Терри, откинувшись на стуле, внимательно смотрел на меня.
– Вот такие уроки, – ухмыльнулся я, заключая рассказ об офисной войне.
– Виктор, я рад, что ты остался христианином, – сказал он.
Я удивился его словам. Мне казалось, что хуже того, что случилось со мной, быть не может. Но за его фразой стояла мысль о вероятности еще большего ужаса, который по милости Божьей меня миновал. Слава Богу за то, что я, потеряв служение, ни на минуту не потерял веры, хотя и пережил жесточайший ее кризис!
А что, если и это не Божье?
После того, как я выбрался из психушки и отошел от психотропных лекарств, кризис веры стал очередным моим испытанием. Я был настолько обескуражен фактом сатанинского водительства, которое я легкомысленно принимал за Божье, что подверг тотальной ревизии каждое свое слово и действие. «А что, если и это не Божье?» – вот мой неотступный вопрос тех дней. Согласитесь, я имел на него право.
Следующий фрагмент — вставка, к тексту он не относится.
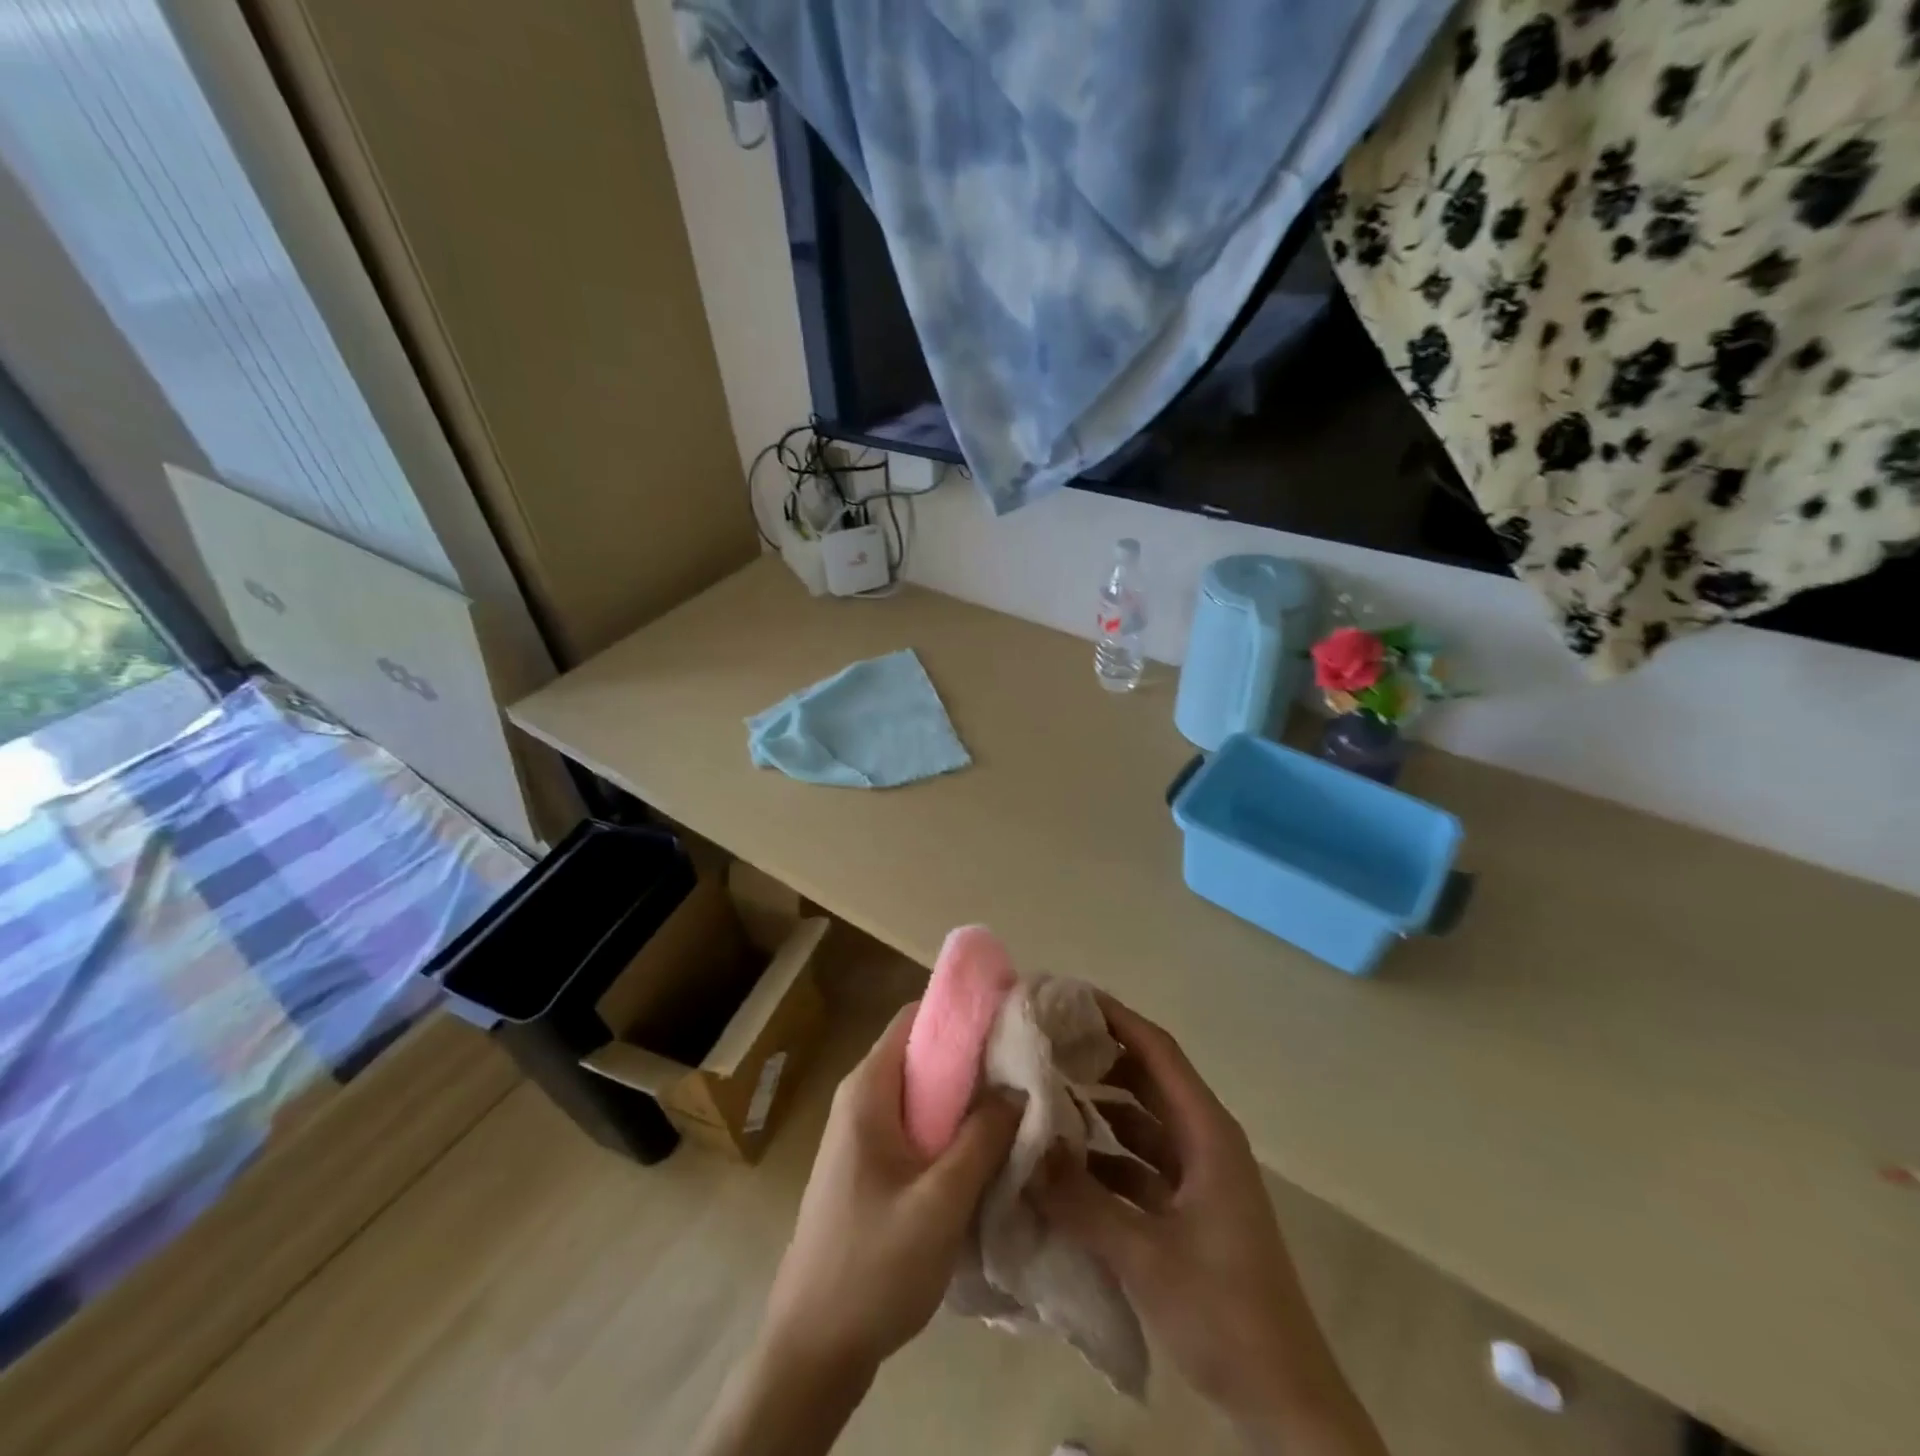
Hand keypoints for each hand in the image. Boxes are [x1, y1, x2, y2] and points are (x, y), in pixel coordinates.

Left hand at [763, 1002, 1021, 1379]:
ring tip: (1018, 1106)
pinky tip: (986, 1151)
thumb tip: (1018, 1086)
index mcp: (868, 1090)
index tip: (1012, 1017)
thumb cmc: (872, 1267)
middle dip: (974, 1057)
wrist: (812, 1349)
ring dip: (966, 1097)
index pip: (916, 1017)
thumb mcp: (939, 1202)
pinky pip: (917, 1125)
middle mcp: (862, 1099)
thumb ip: (981, 1139)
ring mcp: (863, 1134)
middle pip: (922, 1053)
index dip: (963, 1011)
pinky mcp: (871, 1165)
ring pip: (923, 1093)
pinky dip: (951, 1127)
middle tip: (1028, 1068)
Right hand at [1037, 996, 1385, 1455]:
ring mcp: (1197, 1177)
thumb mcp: (1145, 1255)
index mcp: (1207, 1133)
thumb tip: (1026, 1150)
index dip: (1114, 1017)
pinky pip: (1139, 1162)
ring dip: (1099, 1105)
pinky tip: (1065, 1160)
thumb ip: (1081, 1201)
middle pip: (1147, 1078)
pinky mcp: (1188, 1210)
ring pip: (1141, 1121)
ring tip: (1044, 1089)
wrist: (1286, 1404)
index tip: (1065, 997)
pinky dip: (1105, 1154)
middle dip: (1099, 1055)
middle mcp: (1203, 1141)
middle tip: (1043, 1039)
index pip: (1157, 1051)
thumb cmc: (1226, 1315)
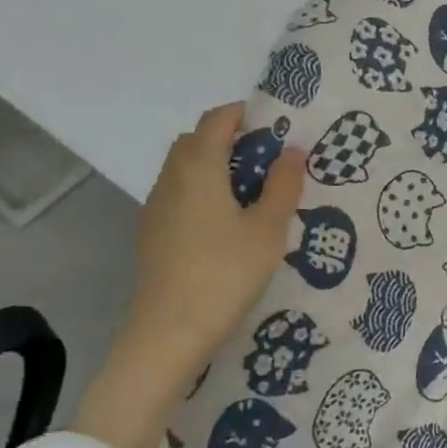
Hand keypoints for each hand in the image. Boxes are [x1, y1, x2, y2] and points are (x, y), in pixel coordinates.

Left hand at [72, 103, 303, 447]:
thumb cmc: (225, 274)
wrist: (169, 333)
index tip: (277, 125)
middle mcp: (172, 179)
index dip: (245, 114)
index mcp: (199, 168)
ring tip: (254, 192)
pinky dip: (204, 189)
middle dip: (232, 139)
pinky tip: (228, 222)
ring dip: (217, 165)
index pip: (217, 120)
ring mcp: (157, 207)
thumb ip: (283, 185)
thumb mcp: (268, 229)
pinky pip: (180, 193)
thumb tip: (292, 150)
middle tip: (270, 160)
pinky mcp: (154, 233)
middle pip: (197, 140)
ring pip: (186, 168)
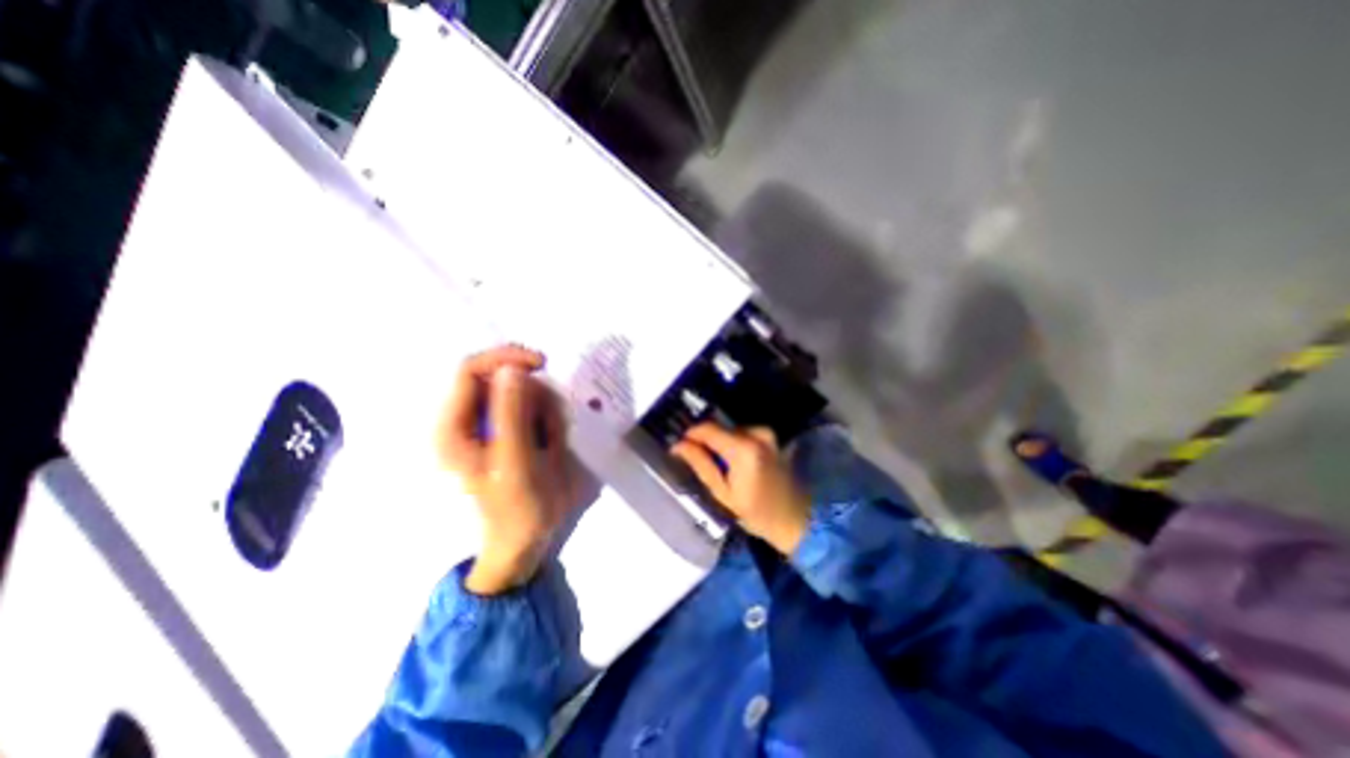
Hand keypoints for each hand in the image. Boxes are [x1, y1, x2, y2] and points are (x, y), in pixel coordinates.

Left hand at [437, 346, 572, 595]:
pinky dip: (551, 419)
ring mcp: (494, 425)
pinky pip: (537, 407)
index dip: (505, 358)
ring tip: (551, 444)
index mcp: (455, 427)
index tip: (541, 363)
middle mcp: (470, 420)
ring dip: (546, 410)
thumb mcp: (515, 462)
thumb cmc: (517, 508)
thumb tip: (512, 368)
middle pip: (502, 379)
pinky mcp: (514, 430)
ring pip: (525, 392)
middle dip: (534, 395)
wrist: (528, 539)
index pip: (471, 370)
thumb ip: (511, 414)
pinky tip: (553, 445)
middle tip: (550, 426)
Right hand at [673, 423, 810, 553]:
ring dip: (720, 443)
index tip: (679, 447)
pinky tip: (732, 462)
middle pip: (720, 428)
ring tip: (716, 464)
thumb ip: (700, 464)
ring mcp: (766, 433)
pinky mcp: (771, 437)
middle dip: (706, 441)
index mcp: (743, 448)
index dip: (690, 435)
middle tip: (697, 459)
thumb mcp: (722, 493)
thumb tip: (678, 445)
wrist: (795, 518)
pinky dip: (733, 444)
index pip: (707, 429)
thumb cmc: (756, 512)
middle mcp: (756, 433)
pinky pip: (743, 434)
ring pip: (730, 430)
Первое, с чем предстояло определиться, это молитвы на иных языках. Нет, я не стал их противником, и классическая пятидесятническая доктрина в целом не вызывала во мне сомнений. Но я теперь находил прежнее свое представление о «языках» перегруженным тем, что им, как оказалось, не свойственно. Во-первых, иные языки не являются монополией Святого Духа. Их может имитировать сатана. И тут я вспомнил один любопытный эпизод из своей жизни.
Моя мать знала, что больна раком и что дело идет к концу. За год до смерти она решила привести дела в порядок. Свое имущество она завещала мне, а ей в свою очередь достался дом моей покойной бабушки в Воротынском районе Нижегородской области. Туда-то в ноябре 2001-го года я и ехал на своей красной «Ниве», чтобы выправить необходимые бумаги. Трасса до Воротынца идет по правому берегу Волги, а село моей покойной бабушки находилось на левом. Волга же, на месте паромной переправы, куда я добрался к вечеру, достигает в ширину чуть ли не десять километров. Осенний резкий ветер устроил на реке настоящий шторм. Паром, как выяснилось, сломался, а на лодке, сколько я ни мигал дальним светом, никто так и не рискнул приплыть за мной.
Мне пришлось искать ночлега. В доме, где меня приютили, помимо хозяина, бывшего учителя физкультуры и страшного матерщинника, была его жена, сумасшедшая. Она ходила по дому и испражнялась, как корова, стоя, где придется. Муж безропотно убирал за ней. Но самое необычное во всем этом было то, что она непрестанно говорила… на иных языках. «О, и здесь наши», – весело пошутил я сам с собой.
Теперь, спустя пять лет, я вернулся к осмыслению этого феномена несравнимо более серьезным. Дело в том, что я и мои молитвенники всегда молились на языках, прежде чем получали лжепророческие вести. И эти молитвы звучали ничуть не менее (а пророй и более) вдохновенно, чем когда-либо и где-либо до этого. Сатанинское присутствие никак себя в них не обнаруживало. А они, в свою очередь, никак не реагировали на сатану. Словом, мой опыт показал мне, что иные языки (что бы о них ни говорили и ни думали в пятидесятнических и харизматических церквях) не являются надежным индикатором присутствия Бога. Вы можете, вслед за мной, вдохновенно и часами молиться на языках и при этом иметь дело не с Богом, а с сатаной. А о том, с кем вы на самом деле, сами иные языки вам не расскажут.
И еще. Мой драматический опыт показал бессилие иных языков в духовной брани. Надо мной молились многие люди, когда я был погружен в бесовские упражнения, типа свяжи-развяжи. Они пытались сражаться с сатаной и делали это на иных языках. Я свидетель – это не имело на сатану ни малейшего действия. Мог ли я игнорировать этот очевидный для меня факт и по-прежнему думать, будто слова иных языков имеют некую духовную власть? Нет, не мог. Почему? Потому что я видел, что ее у них нет.
Две молитвы
Второе, во что я не мог верить, как прежде, – это мои собственные молитвенные слова. В протестантских церквах я был научен молиться «от сердца» своими словами. Но и про свои слова и мысли я мог сказать то же самое, что и о словах иных языков. Кто дал их мне, Бог или сатана? Даже апостол Петр мог попеременно говорить то Божье, то сатанинское (см. Мат. 16:16,23). Кто я такой, чтобы у меня было иначе? Мои впечатления от еще недавно раскрытого духовного мира были слишком свежи. Возможность проникновения духовной нечисти в человеческие слова была для меня более, чем очевидной. Поэтому я уже не мог молиться так, как научили меня когда-то в баптистской и пятидесятнической общинах. Я не был уверен в духовной чистоте своих уст, а потому и в успехе молитв своими словами. Я буквально боялся раскрыть рот перед Богом.